Claude Desktop doesn't see the server

  1. Check the config path:

    • macOS: ~/Library/Application Support/Claude/claude_desktop_config.json
    • Windows: %APPDATA%\Claude\claude_desktop_config.json
    • Linux: ~/.config/Claude/claude_desktop_config.json
  2. Verify the paths in the config are absolute, not relative

  3. Restart Claude Desktop completely

  4. Check Claude Desktop logs:

    • macOS: ~/Library/Logs/Claude/mcp*.log

Transcript extraction fails

  1. Check if the video has captions enabled
  2. Try specifying multiple languages: languages=["en", "es", "auto"]
  3. If the video is private or restricted, transcripts won't be available
  4. Consider using a proxy if you're rate-limited: Set YOUTUBE_PROXY environment variable

Tags are rejected

  1. Ensure tags are UPPERCASE
  2. Use underscores _, not spaces or hyphens
  3. Use forward slashes / for hierarchy
  4. Check that the root category is in the allowed list
  5. Use validate_tags tool to check tags before saving

Path security errors

The server restricts file operations to within your vault.
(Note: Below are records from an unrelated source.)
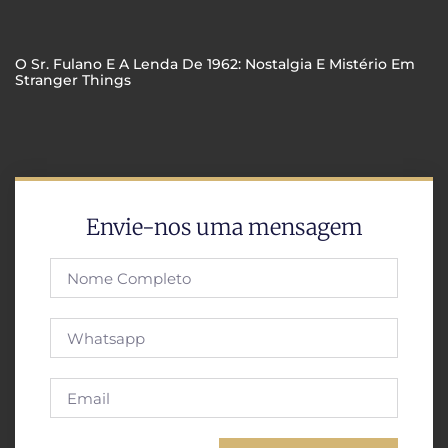
O Sr. Fulano E A Lenda De 1962: Nostalgia E Mistério Em
Stranger Things
Envie-nos uma mensagem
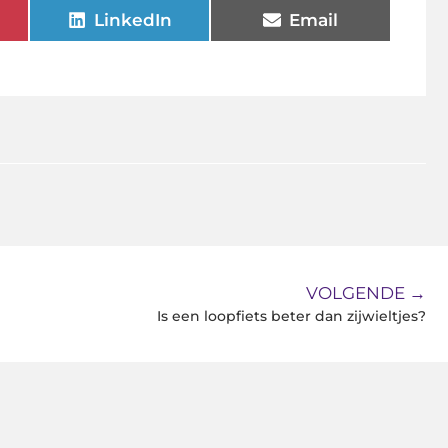
LinkedIn
Email
VOLGENDE →
Is een loopfiets beter dan zijwieltjes?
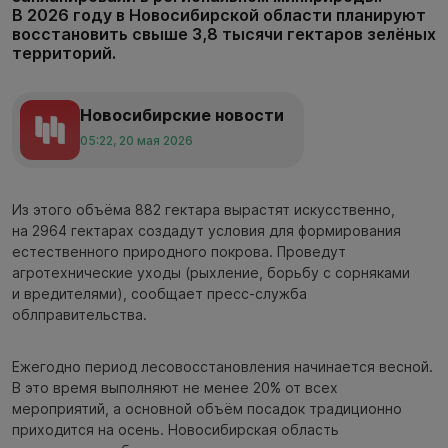
В 2026 году в Новосибирской области планируют
восстановить свыше 3,8 тысячи гектаров зелёных
территорий.
Новосибирские новости
05:22, 20 мая 2026
Из этого объёма 882 гектара вырастят искусственно,
на 2964 гектарах создадут условия для формирования
естественного природного покрова. Проведут
агротехнические уходы (рыхление, борьбу с сорняками
и вредителями), сообщает пресс-служба
облправительства.
Ежегодно период лесовосстановления начинается весной.
В это время выполняют не менее 20% от всех
мероприятий, а основной объём посадок традиционно
приходится на осень. Новосибирская область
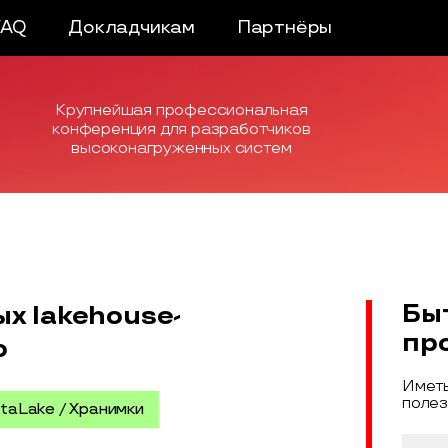
FAQ
Докладчикам
Партнёры
Крупнейшая профессиональная
конференция для разработчиков
высоконагруженных систем
Бы
х lakehouse-
пр
o
Иметь
полез
taLake / Хранимки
If you see PathSecurityError:

  1. Verify VAULT_ROOT is set correctly
  2. Ensure you're not using .. in paths
  3. Check that the target folder exists

Security Considerations

  • Path Traversal Protection: All filesystem operations validate paths stay within vault
  • Stdio Transport: Server runs as subprocess, no network ports exposed
  • Sandboxed Environment: Cannot access files outside configured vault root
  • Input Validation: All tool inputs validated via Pydantic schemas

Related Projects

License

Contributing

Contributions welcome! Please:

  1. Fork the repository
  2. Create a feature branch
  3. Add tests for new functionality
  4. Ensure all tests pass
  5. Submit a pull request

Acknowledgments

Based on the architectural patterns described in the INSTRUCTION.txt document, implementing professional software engineering practices for personal knowledge management.